__Selected passage__:
++++
# Soybean Meal



## Butter (Nov 14, 2017)

Who wants to talk about soybean meal?
A couple weeks ago I applied SBM for the first time. I was very impressed with how my fescue responded to it.
Who uses SBM or other grains and how do you incorporate them into your lawn program?


----------



## g-man (Jun 15, 2017)

@Butter we created a organic lawn folder. I moved your post here.

SBM Is one of the best organic fertilizer to use in my opinion. It is just hard to get.

The NPK value around 7-1-2.


----------



## g-man (Jun 15, 2017)

I also use:

1.65-0.65-0.4 Cracked Corn
2.5-1-2 Alfalfa Pellets


----------



## SNOWBOB11 (Aug 31, 2017)

I have used a soybean alfalfa fertilizer that I get from a supplier up this way and every time I use it I see noticeable results. It's difficult to get straight soy bean meal in my area but it's a great organic source and I'd recommend anyone interested in trying it to give it a go.


----------



## bmw (Aug 29, 2018)

I use Jobe's Organic Lawn food which is derived from Soybean Meal. My centipede loves it and it's a light dose of N which is exactly what it needs.


----------



## Butter (Nov 14, 2017)

It's easy for me to get from a local elevator/COOP and $ per N cheaper than Milorganite. I'm gonna try to use it more next year.


----------



## g-man (Jun 15, 2017)

You can probably do two more apps this year with it.


----------



## zeus201 (Aug 30, 2017)

My go to organic fertilizer. Easy to spread and currently $14 per 50lb bag. Used to be around $10 but whatever, still worth the money imo.


----------



## Butter (Nov 14, 2017)

It has been hot in my area and no break in sight. I'd like to throw down some SBM but is it too hot? I can water it in and am on a fungicide plan. What do you think?


----------



## ABC123 (Jul 14, 2017)

Go for it. I did it about a week ago at 20lb/k


----------



## Butter (Nov 14, 2017)

@ABC123 Thanks!
How do you apply SBM?
Drop spreader?
Broadcast spreader?
The only time I used it before I used a drop spreader. This time I want to try the broadcast spreader.


----------



## ABC123 (Jul 14, 2017)

Butter said:


> @ABC123 Thanks!
> How do you apply SBM?
> Drop spreader?
> Broadcast spreader?
> The only time I used it before I used a drop spreader. This time I want to try the broadcast spreader.


Broadcast. Just make sure it's uniform. :mrgreen:


----------



## Butter (Nov 14, 2017)

One week after SBM app.

My turf seems to really respond to this stuff!
I see more SBM in my future!


----------



## Rooster (Aug 19, 2019)

@Butter, looks great! I love SBM and would use it more but for two things: (1) The nearest Co-op is 45 minutes away, and (2) it stinks something awful for a couple days after the first rain. Still, it's definitely my organic fert of choice. I like alfalfa as well.

I'll never do cracked corn again. My bermuda is too short and the corn just sits on top of it . . . and then I also got hundreds of sprouts from the last application. Just not worth the hassle.


----------



## ABC123 (Jul 14, 2017)

Yeah it smells like wet dog food. Lol


----------



## Butter (Nov 14, 2017)

I've never really noticed the smell.


----------



## Rooster (Aug 19, 2019)

Butter said:


> I've never really noticed the smell.


I had forgotten about it after a few years of not using it. After the first rain, my wife said "it smells like somebody sh*t in the yard."


----------



## NJ-lawn (Jun 25, 2018)

I notice a smell with Milo but not soybean meal.


----------



## Rooster (Aug 19, 2019)

NJ-lawn said:


> I notice a smell with Milo but not soybean meal.


With SBM I smell nothing until it gets good and wet and then the summer heat kicks in. More than anything else it smells like a pile of rotting grass clippings.


----------



## CityPat (Jun 19, 2021)

Has anyone heard of or used bio char derived from soybean? I've seen it mentioned on Google but don't see that it's in production.


----------
++++
__Prompt 1__: In the soybean meal thread, what NPK value is given for SBM?
__Prompt 2__: Rewrite the soybean meal thread from "Broadcast. Just make" to "in my future!", replacing "SBM" with "soybean meal".
++++
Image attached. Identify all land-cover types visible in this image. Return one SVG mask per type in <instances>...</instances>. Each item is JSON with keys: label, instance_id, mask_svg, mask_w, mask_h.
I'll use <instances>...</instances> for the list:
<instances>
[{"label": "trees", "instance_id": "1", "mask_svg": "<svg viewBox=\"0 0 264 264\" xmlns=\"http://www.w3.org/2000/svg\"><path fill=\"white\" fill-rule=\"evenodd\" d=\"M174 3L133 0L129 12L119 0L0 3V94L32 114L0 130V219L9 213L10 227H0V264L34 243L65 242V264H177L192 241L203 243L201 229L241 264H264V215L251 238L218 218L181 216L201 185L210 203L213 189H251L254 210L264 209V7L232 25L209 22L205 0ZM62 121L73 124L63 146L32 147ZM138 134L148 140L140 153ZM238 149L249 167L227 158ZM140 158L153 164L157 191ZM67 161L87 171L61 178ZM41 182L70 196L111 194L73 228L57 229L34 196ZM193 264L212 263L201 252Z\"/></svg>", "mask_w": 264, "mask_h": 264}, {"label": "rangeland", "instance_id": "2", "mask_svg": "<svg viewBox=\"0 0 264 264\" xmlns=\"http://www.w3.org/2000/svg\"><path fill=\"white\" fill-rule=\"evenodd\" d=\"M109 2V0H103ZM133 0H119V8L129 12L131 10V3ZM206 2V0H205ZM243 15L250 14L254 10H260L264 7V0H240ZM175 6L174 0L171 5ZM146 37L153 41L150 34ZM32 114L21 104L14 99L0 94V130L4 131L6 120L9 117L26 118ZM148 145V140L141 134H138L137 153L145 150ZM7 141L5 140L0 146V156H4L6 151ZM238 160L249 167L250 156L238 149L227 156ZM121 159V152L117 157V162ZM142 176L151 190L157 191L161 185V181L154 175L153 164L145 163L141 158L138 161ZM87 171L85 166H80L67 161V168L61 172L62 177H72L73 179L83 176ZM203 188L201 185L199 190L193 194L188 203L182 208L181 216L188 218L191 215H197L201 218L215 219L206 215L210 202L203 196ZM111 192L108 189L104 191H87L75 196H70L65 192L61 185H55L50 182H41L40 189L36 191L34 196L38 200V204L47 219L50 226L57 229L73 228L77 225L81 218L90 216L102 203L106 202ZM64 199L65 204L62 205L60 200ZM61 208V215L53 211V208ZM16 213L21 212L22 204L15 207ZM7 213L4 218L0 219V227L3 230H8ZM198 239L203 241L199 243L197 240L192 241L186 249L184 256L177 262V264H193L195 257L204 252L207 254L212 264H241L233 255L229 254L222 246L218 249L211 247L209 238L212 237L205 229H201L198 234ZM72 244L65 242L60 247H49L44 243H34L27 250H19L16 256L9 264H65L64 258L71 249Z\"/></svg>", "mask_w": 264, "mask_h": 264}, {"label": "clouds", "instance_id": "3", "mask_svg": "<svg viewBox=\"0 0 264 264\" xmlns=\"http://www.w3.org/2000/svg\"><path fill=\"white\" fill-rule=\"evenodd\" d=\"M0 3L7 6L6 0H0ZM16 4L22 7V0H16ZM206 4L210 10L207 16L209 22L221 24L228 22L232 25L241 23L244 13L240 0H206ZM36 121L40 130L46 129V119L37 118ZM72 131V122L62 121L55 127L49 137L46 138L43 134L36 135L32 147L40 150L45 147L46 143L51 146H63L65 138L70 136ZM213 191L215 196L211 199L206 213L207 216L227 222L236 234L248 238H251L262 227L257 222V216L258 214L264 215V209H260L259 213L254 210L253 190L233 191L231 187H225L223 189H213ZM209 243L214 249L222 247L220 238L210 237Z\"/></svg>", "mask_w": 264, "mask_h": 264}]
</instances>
++++
__Full answer 1__: Around 7-1-2.

__Full answer 2__:
Broadcast. Just make sure it's uniform. :mrgreen:


----------



## Butter (Nov 14, 2017)

One week after soybean meal app.

My turf seems to really respond to this stuff!
I see more soybean meal in my future!